Recordings, comics and reinforcement

Profiles in Success: Ringwood North Primary School

Ringwood North Primary School

While the school is making significant headway in the production of movies and music, audio recording is being as an effective learning and teach tool. Even the Indonesian Language teacher has embraced GarageBand and is using it to create and edit recordings that reinforce correct language usage and pronunciation.

In an environment where comics are traditionally regarded as ‘rubbish’ literature, a combination of the Apple Mac and Comic Life software is bringing about a major rethink. “As well as using GarageBand, our Indonesian teacher has started using Comic Life to create comics with all the text in Indonesian,” Brice explains. “This further develops the ability of students to not only speak but write in another language and is yet another example of how the Mac can be used across the entire subject range in the school.”

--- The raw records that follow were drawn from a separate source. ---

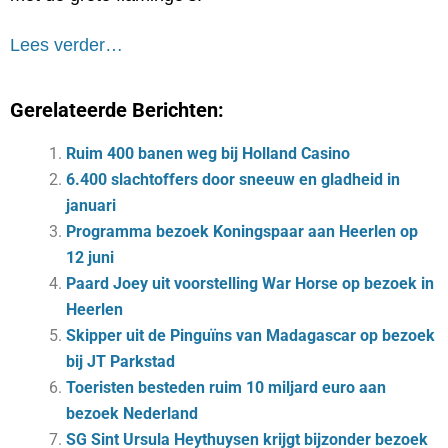
Lees verder…
Gerelateerde Berichten:
Ruim 400 banen weg bij Holland Casino
6.400 slachtoffers door sneeuw en gladheid in
januari
Programma bezoek Koningspaar aan Heerlen op
12 juni
Paard Joey uit voorstelling War Horse op bezoek in
Heerlen
Skipper uit de Pinguïns van Madagascar op bezoek
bij JT Parkstad
Toeristen besteden ruim 10 miljard euro aan
bezoek Nederland
SG Sint Ursula Heythuysen krijgt bijzonder bezoek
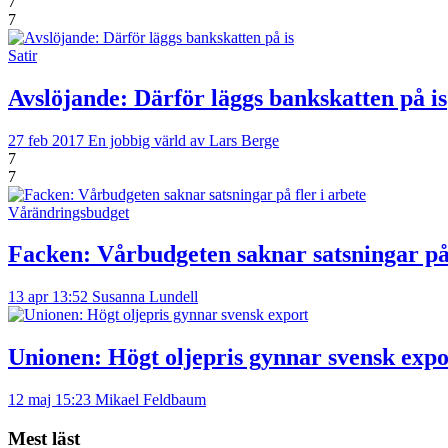
7
7
Satir
Avslöjande: Därför läggs bankskatten på is
27 feb 2017
En jobbig värld av Lars Berge
7
7
Vårändringsbudget
Facken: Vårbudgeten saknar satsningar på 
13 apr 13:52
Susanna Lundell
Unionen: Högt oljepris gynnar svensk expo
12 maj 15:23
Mikael Feldbaum
Mest läst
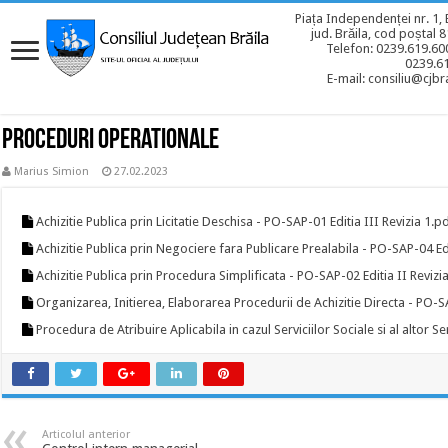
Piața Independenței nr. 1, 
jud. Brăila, cod poștal 
Telefon: 0239.619.600
0239.6
E-mail: consiliu@cjbra
Proceduri operationale
Marius Simion
27.02.2023
Achizitie Publica prin Licitatie Deschisa - PO-SAP-01 Editia III Revizia 1.p
Achizitie Publica prin Negociere fara Publicare Prealabila - PO-SAP-04 Edi
Achizitie Publica prin Procedura Simplificata - PO-SAP-02 Editia II Revizi
Organizarea, Initierea, Elaborarea Procedurii de Achizitie Directa - PO-SA
Procedura de Atribuire Aplicabila in cazul Serviciilor Sociale si al altor Se
Articolul anterior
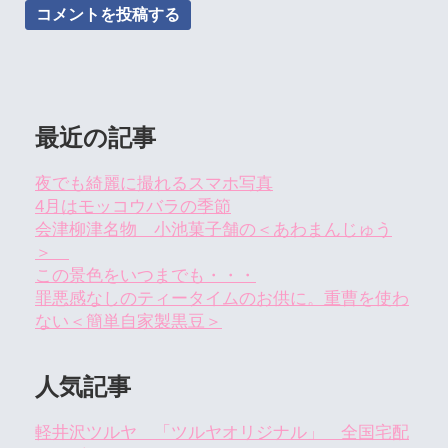
最近の記事
夜でも綺麗に撮れるスマホ写真
4月はモッコウバラの季節
会津柳津名物 小池菓子舗の＜あわまんじゅう
＞
この景色をいつまでも・・・
罪悪感なしのティータイムのお供に。重曹を使わ
ない＜簡単自家製黒豆＞
人気記事
軽井沢ツルヤ 「ツルヤオリジナル」 全国宅配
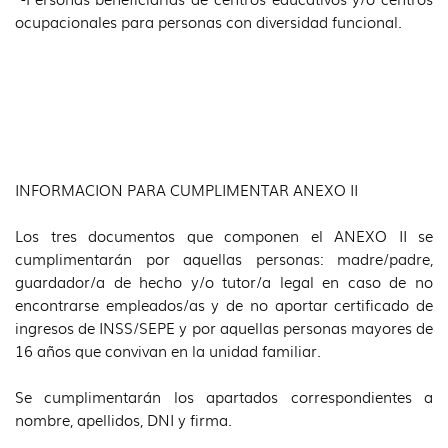
ocupacionales para personas con diversidad funcional.
INFORMACION PARA CUMPLIMENTAR ANEXO II
Los tres documentos que componen el ANEXO II se
cumplimentarán por aquellas personas: madre/padre,
guardador/a de hecho y/o tutor/a legal en caso de no
encontrarse empleados/as y de no aportar certificado de
ingresos de INSS/SEPE y por aquellas personas mayores de
16 años que convivan en la unidad familiar.
Se cumplimentarán los apartados correspondientes a
nombre, apellidos, DNI y firma.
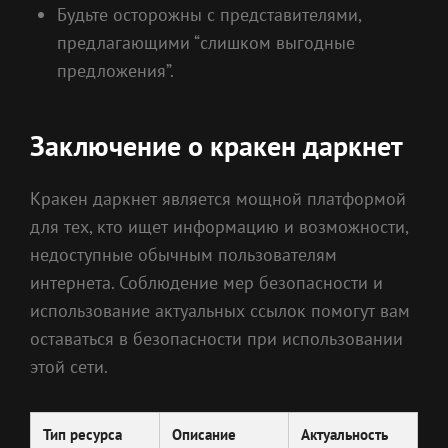
Будьте осторожны с представителями,
предлагающими “слишком выгодные
предложения”.
Заключение о кракен даркнет
Кракен даркнет является мощной платформой
для тех, кто ищет информацию и возможности,
недоступные обычным пользователям
интернета. Соблюдение мер безопасности и
использование актуальных ссылок помогут вам
оставаться в безопасности при использовании
этой сети.
Тип ресурса
Описание
Актуальность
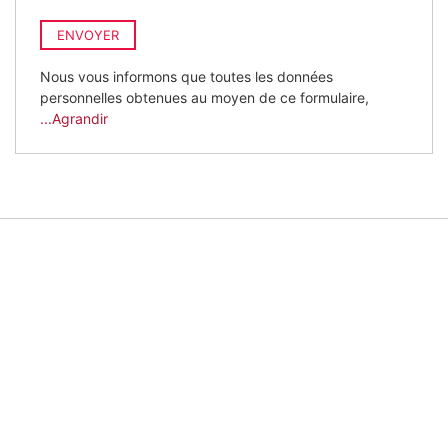
ENVOYER
Nous vous informons que toutes les données
personnelles obtenues au moyen de ce formulaire,
...Agrandir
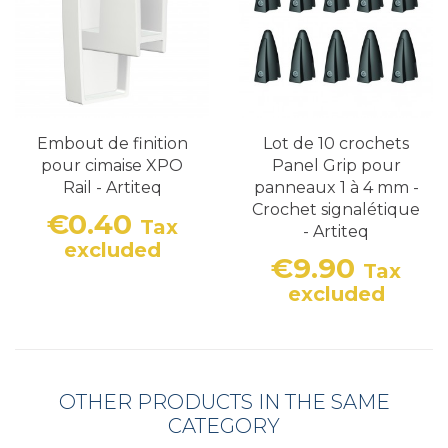
Embout de finition
Lot de 10 crochets
pour cimaise XPO
Panel Grip pour
Rail - Artiteq
panneaux 1 à 4 mm -
Crochet signalétique
€0.40
Tax
- Artiteq
Price
excluded
€9.90
Tax
Price
excluded
OTHER PRODUCTS IN THE SAME
CATEGORY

Aside also from being used by teachers to create posters and montages, and for storyboarding movies in Years 5 and 6, Comic Life has found favour within the school as a valuable literacy program support tool. By developing comics that combine visual appeal with literacy skills reinforcement, Ringwood North is encouraging learning outcomes by creating materials to which students can easily – and enjoyably – relate.

In another example of how Ringwood North teachers are using their Macs as teaching aids, many of them are using GarageBand to record students reading. Each recording then becomes a part of the student’s portfolio and at the end of the year, provides a valuable guide to their progress.

The junior school’s Reading Recovery (Literacy Support) teacher has even taken to using iMovie and the Mac’s in-built iSight camera to create video and audio records of students’ reading progress. With a new recording made every few weeks, the students build up a series of iMovie files that are exported to iWeb and, with help from the teacher, form the basis of a portfolio that is burnt to DVD, which can be taken home to share with their family and friends.

One of the real advantages of the teachers doing that is that parents, for the first time, can actually listen to their children reading in the classroom – and this is a much more valuable indication as to their progress than a written report from the teacher.